Trays and Tray Selection for Mealworm Farming
Overview of Tray Options
Full video review here, written details below:
Selecting the right trays is essential to efficient mealworm farming. The ideal tray choice depends on your production goals, available space, and budget.
1. Plastic Storage Containers (e.g., Sterilite)
- Best for Low Volume Production: Suitable for small-scale farms, these compact containers support limited production for reptiles or a few chickens.
- Moisture Management: Since these trays are enclosed, start with low moisture and adjust based on buildup.
- Pros and Cons: Affordable and available; however, they may require air holes for ventilation and aren't suitable for high-density setups.
2. Open Trays
- Durability and Airflow: Trays like Rubbermaid bus totes provide airflow, reducing heat and moisture buildup. Clean, smooth sides prevent larvae from escaping, especially as frass and debris accumulate.

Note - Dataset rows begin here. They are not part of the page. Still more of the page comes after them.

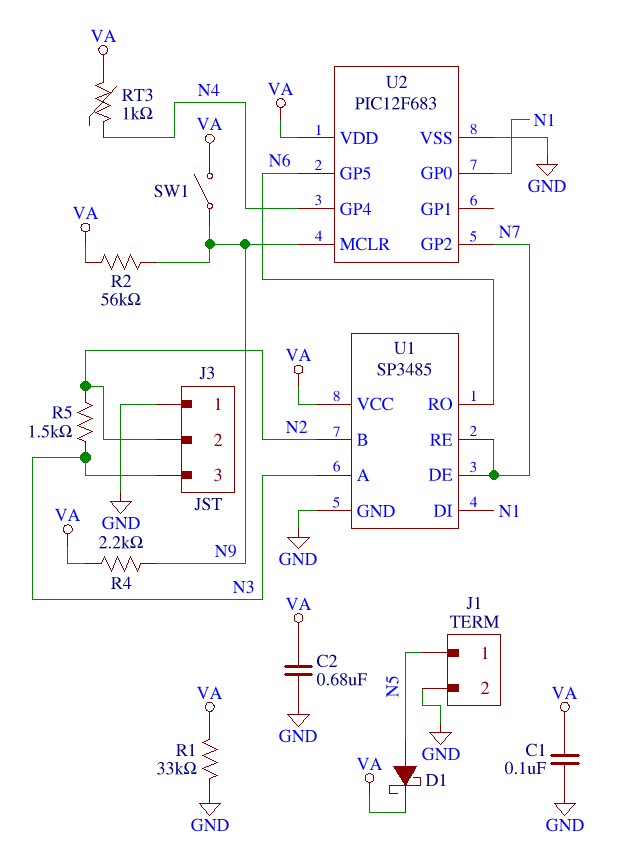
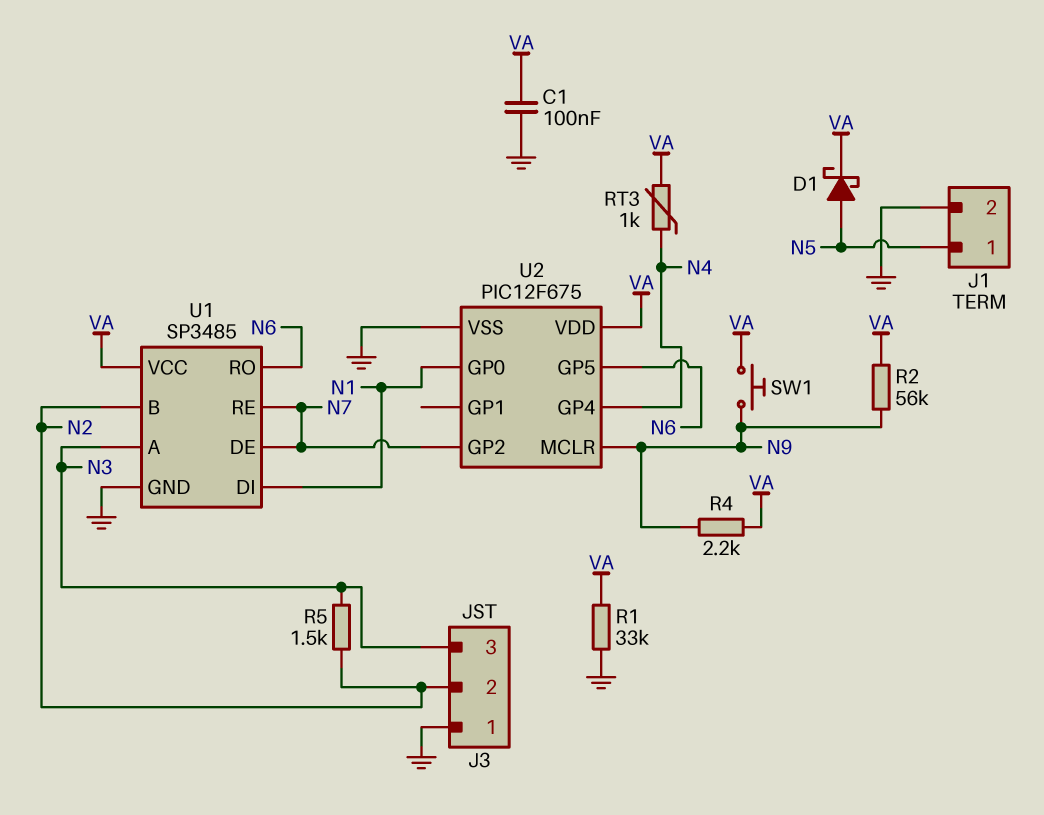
C2: 680nF (GND, VA) -> none
SW1: switch (N9, VA) -> button (N9, VA)
U2: PIC12F683 -> PIC12F675

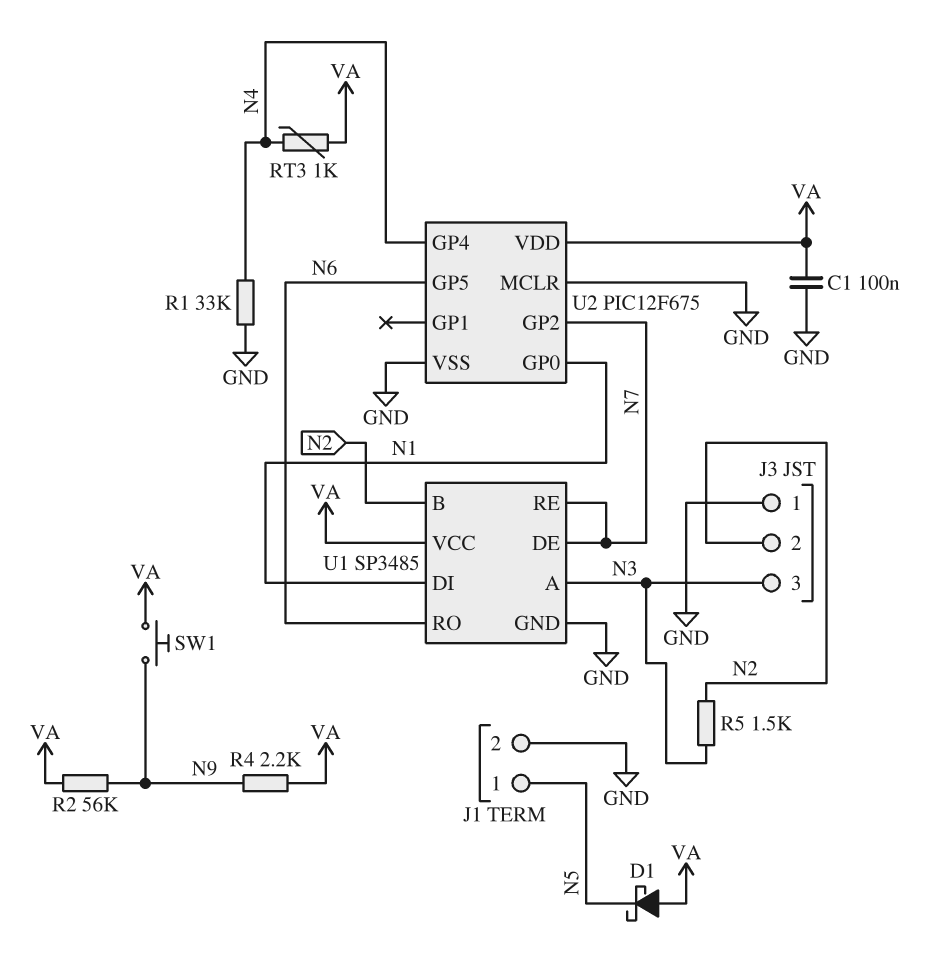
D1: schottky (A N5, K VA) -> schottky (A VA, K N5)
R1: 33k (GND, VA) -> 33k (GND, N4)
U2 pin MCLR: N9 -> GND

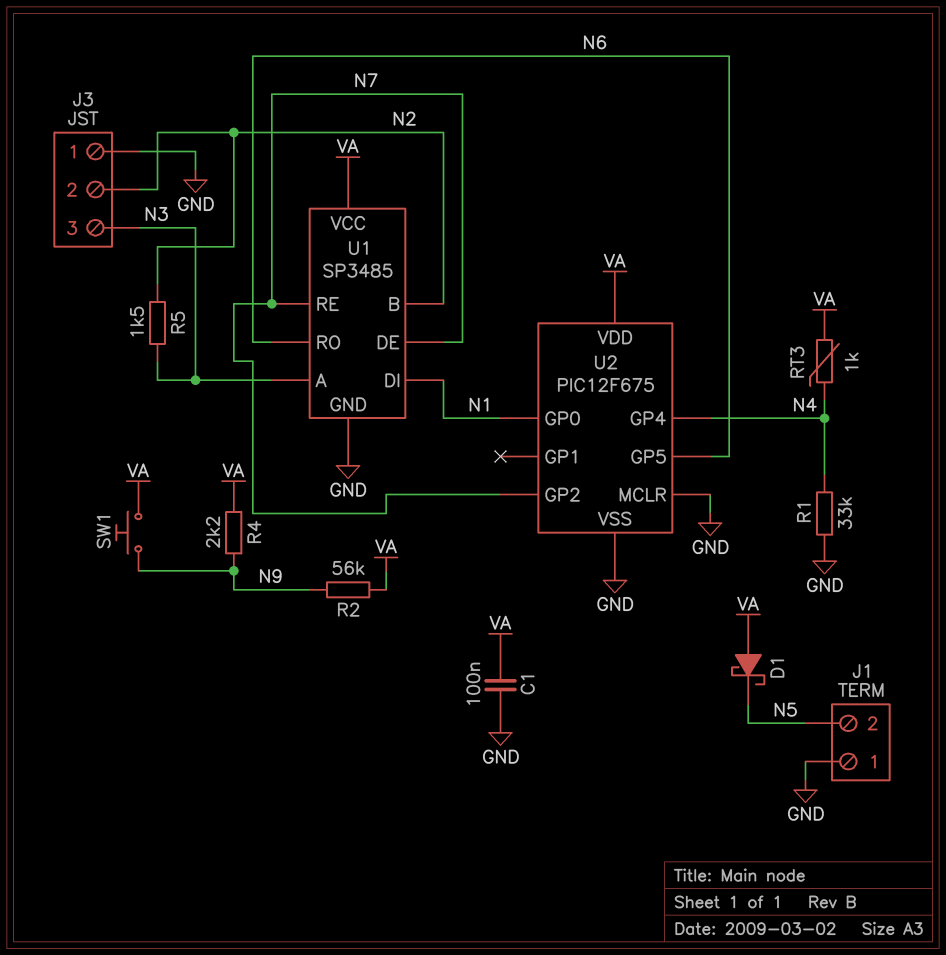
J1 pin 1: N5 -> GND
J1 pin 2: GND -> N5

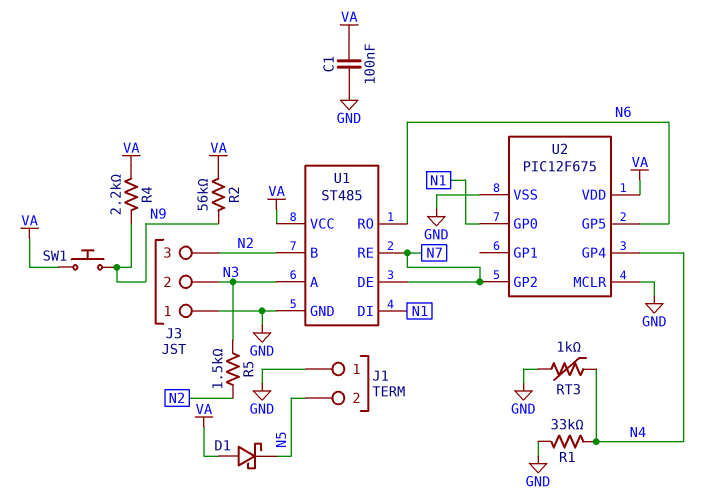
J3 pin 2: N2 -> N3
J3 pin 3: N3 -> N2
RT3: 1k (N4, VA) -> 1k (GND, N4)
U1: SP3485 -> ST485

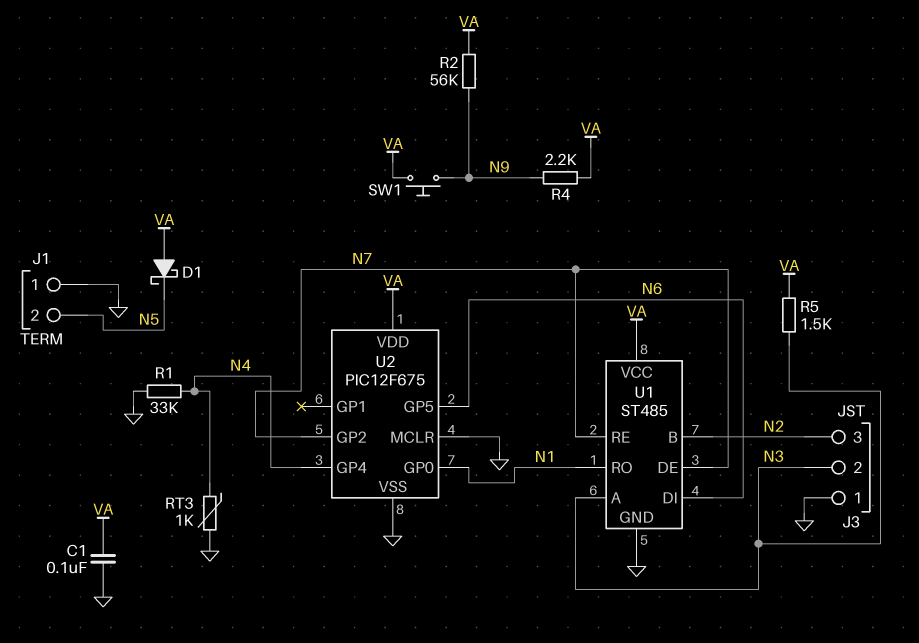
R5: 1.5k (N2, N3) -> 1.5k (N3, VA)
U1 pin DI: N1 -> N6
U1 pin RO: N6 -> N1

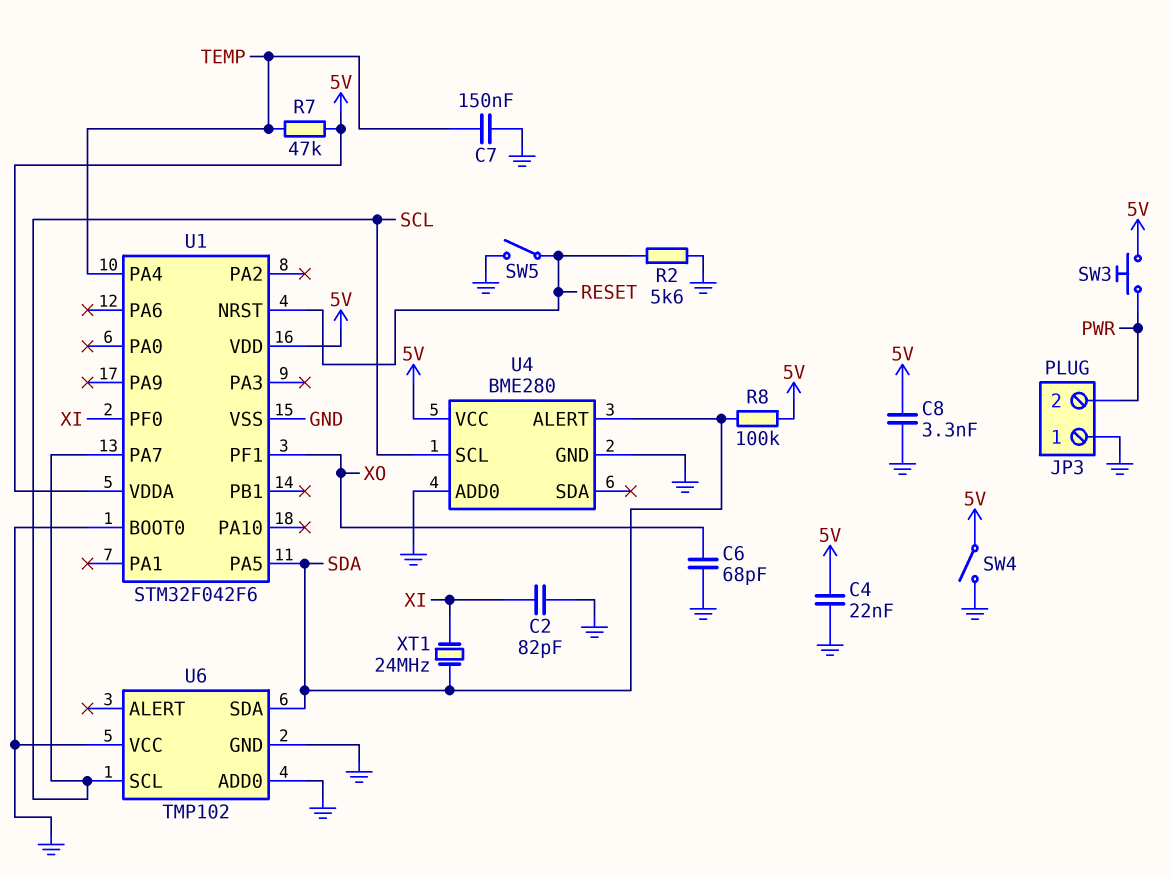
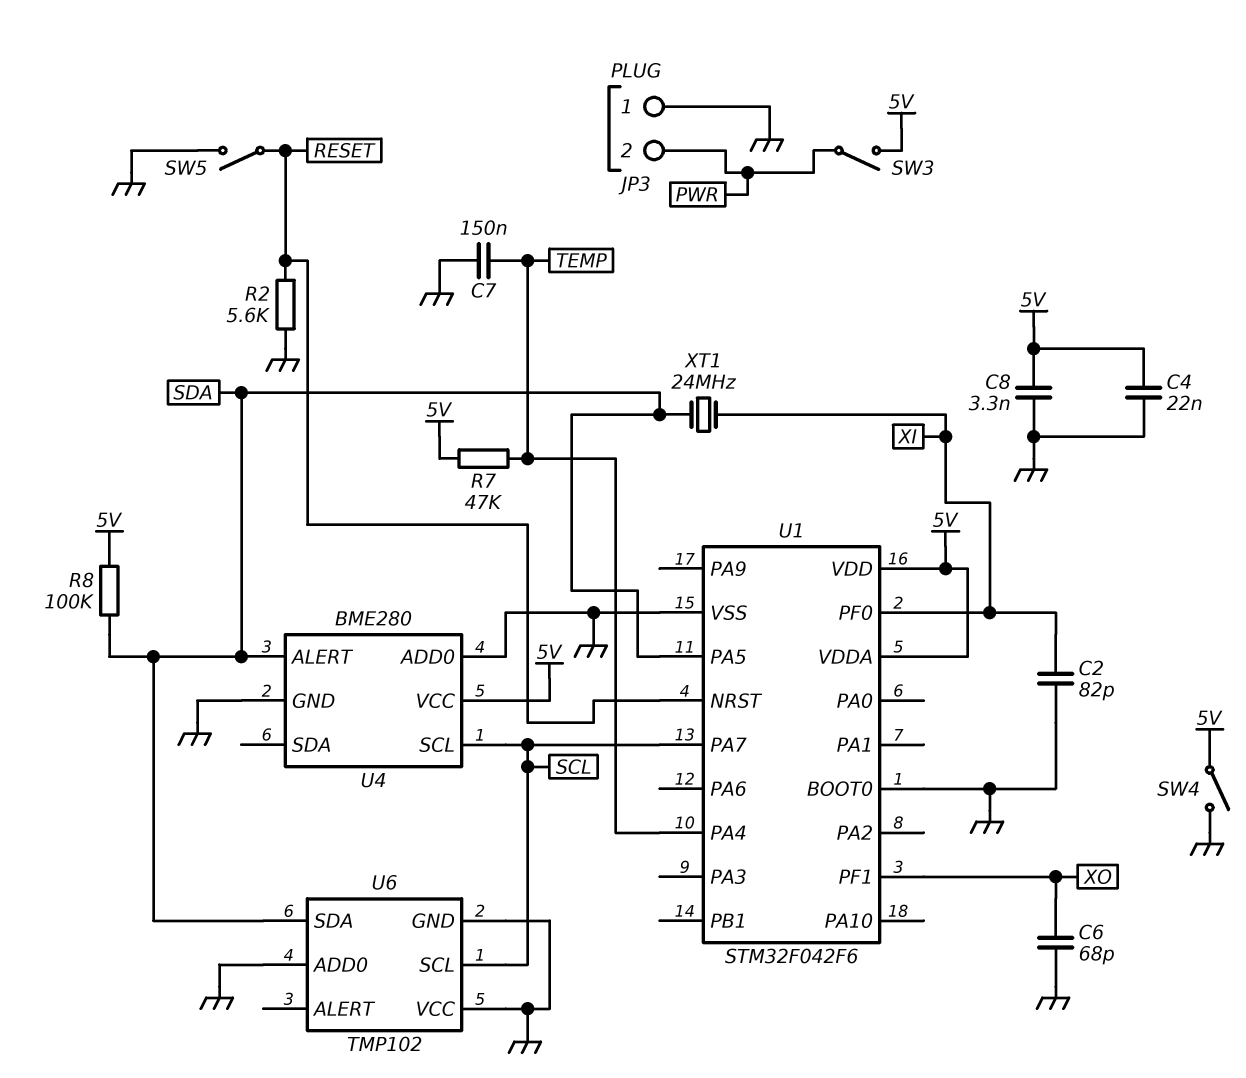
SW3: button (5V, PWR) -> switch (5V, PWR)

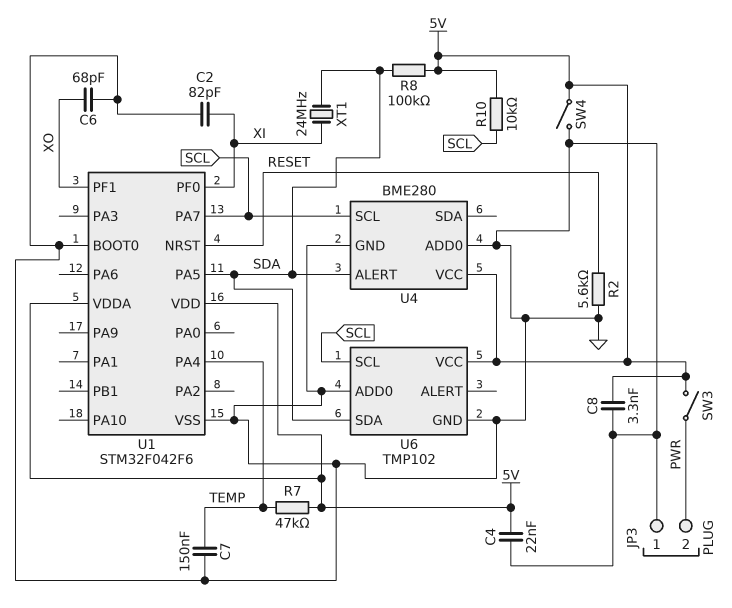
R10: none -> 10k (5V, SCL)
SW5: switch (GND, RESET) -> none
U6 pin VCC: GND -> 5V

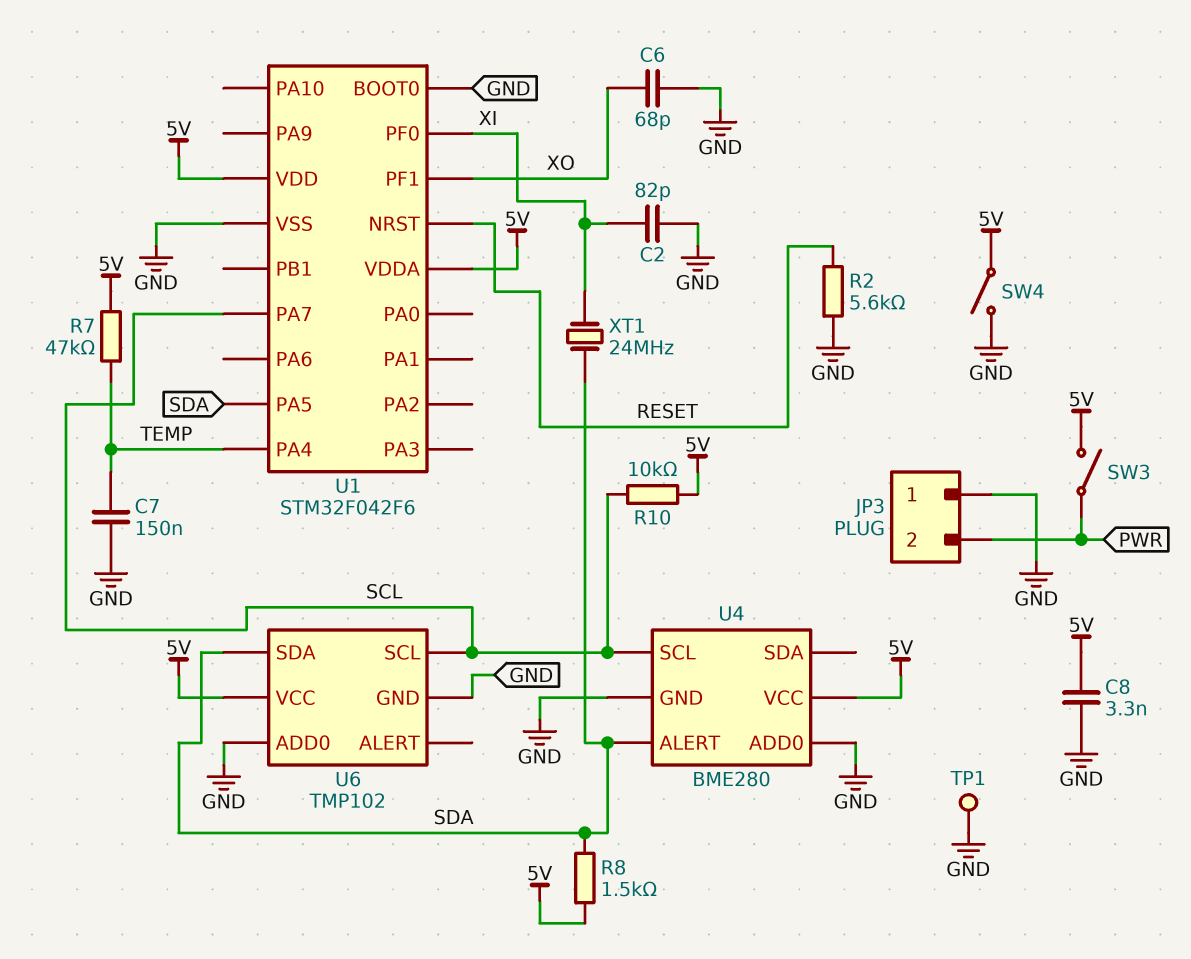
C4: 22nF (5V, GND) -> none
R8: 100k (5V, SDA) -> 1.5k (5V, SDA)
TP1: none -> test point (GND)

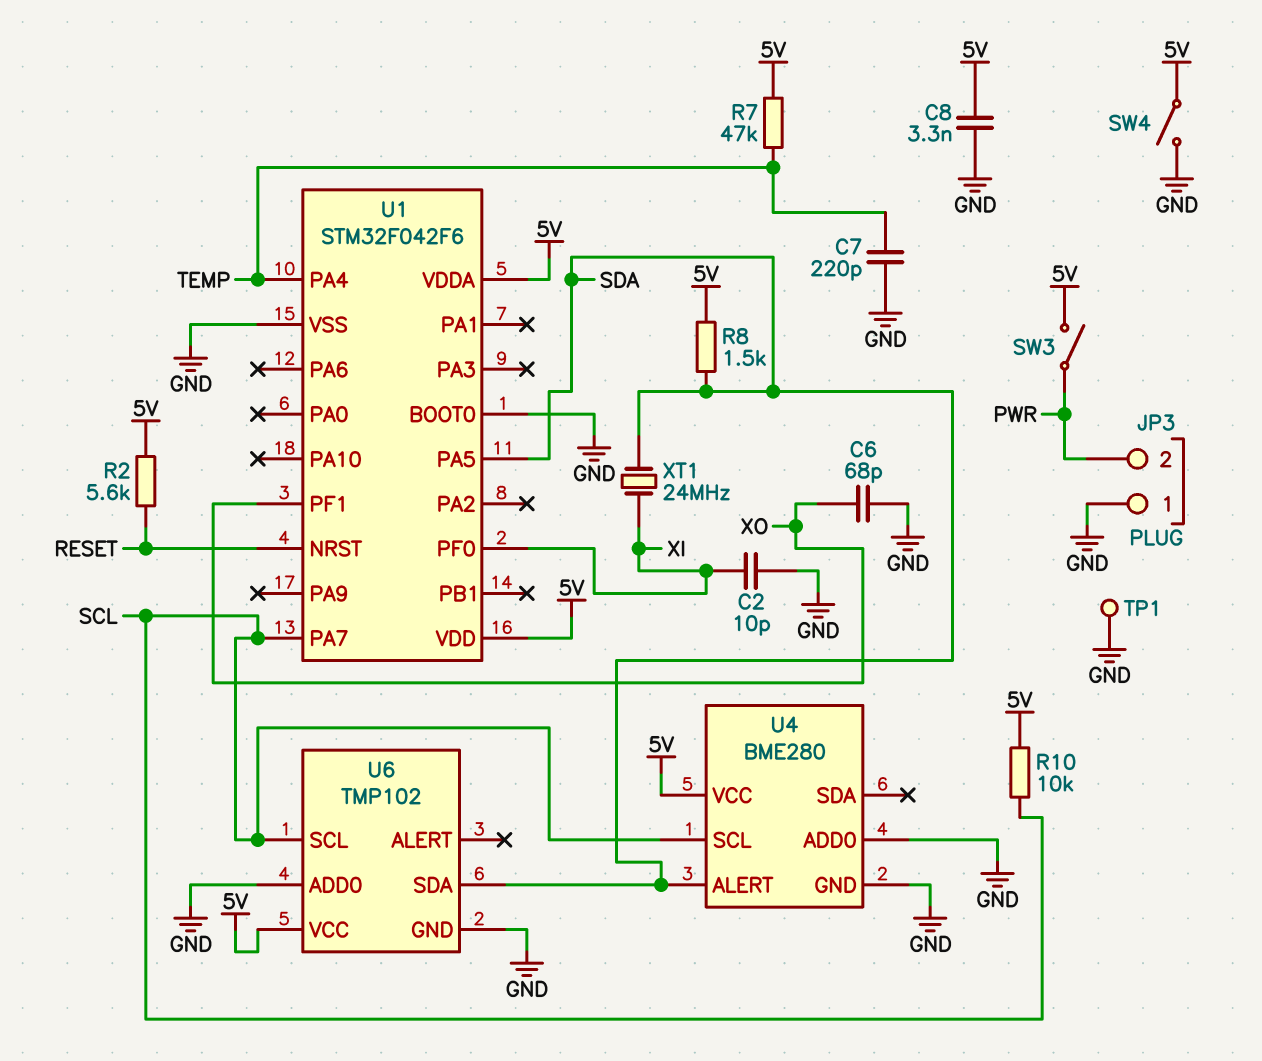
C2: 82pF (GND, XI) -> 10pF (GND, XI)
C7: 150nF (GND, TEMP) -> 220pF (GND, TEMP)
R2: 5.6k (GND, RESET) -> 5.6k (5V, RESET)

- Height Considerations: Aim for trays around 3 inches tall. Taller trays take up more space without increasing production. Rubbermaid totes, for example, are sturdy but may require wooden racks for stability when stacked.
- Budget-Friendly: Cement mixing tubs are a cost-effective option, though they don’t stack well and may need racks.
3. Dough Proofing Trays
- Compact and Stackable: These trays offer efficient vertical stacking with minimal space. Avoid nesting them directly to maintain airflow and prevent mold.
- Increased Capacity: Their 3-inch height is optimal, and using these trays allows for higher colony density compared to taller trays.
- Resale Value: Durable and easy to clean, they retain good resale value.
4. Mealworm-Specific Trays (e.g., Beekenkamp Trays)
- Designed for Mealworms: High-quality trays with built-in ventilation slots allow easy monitoring and moisture management. Their durability and stackability make them ideal for high-production setups.
- Efficiency: With a 3-inch depth, they maximize vertical space and production density, often doubling production capacity without increasing labor proportionally.
- Cost Considerations: Though pricier, these trays are long-lasting and support efficient workflow, especially for commercial farms.
Practical Tips for Tray Use
- Avoid Overfilling with Moisture: Ensure that any added moisture disappears within 24-48 hours to avoid mold.
- Regular Cleaning: Clean trays every cycle to prevent debris buildup, which can lead to pests or mold. Use stackable trays with smooth, clean sides to limit climbing.
- Tray Stability and Handling: Select trays you can easily lift and handle, even with frass and substrate. For high stacks, stability is key—wooden racks or towers may be necessary.
Summary
For small operations, dough proofing or cement trays are economical, sturdy choices. For larger setups, consider specialized trays like Beekenkamp trays for increased production without significant extra labor.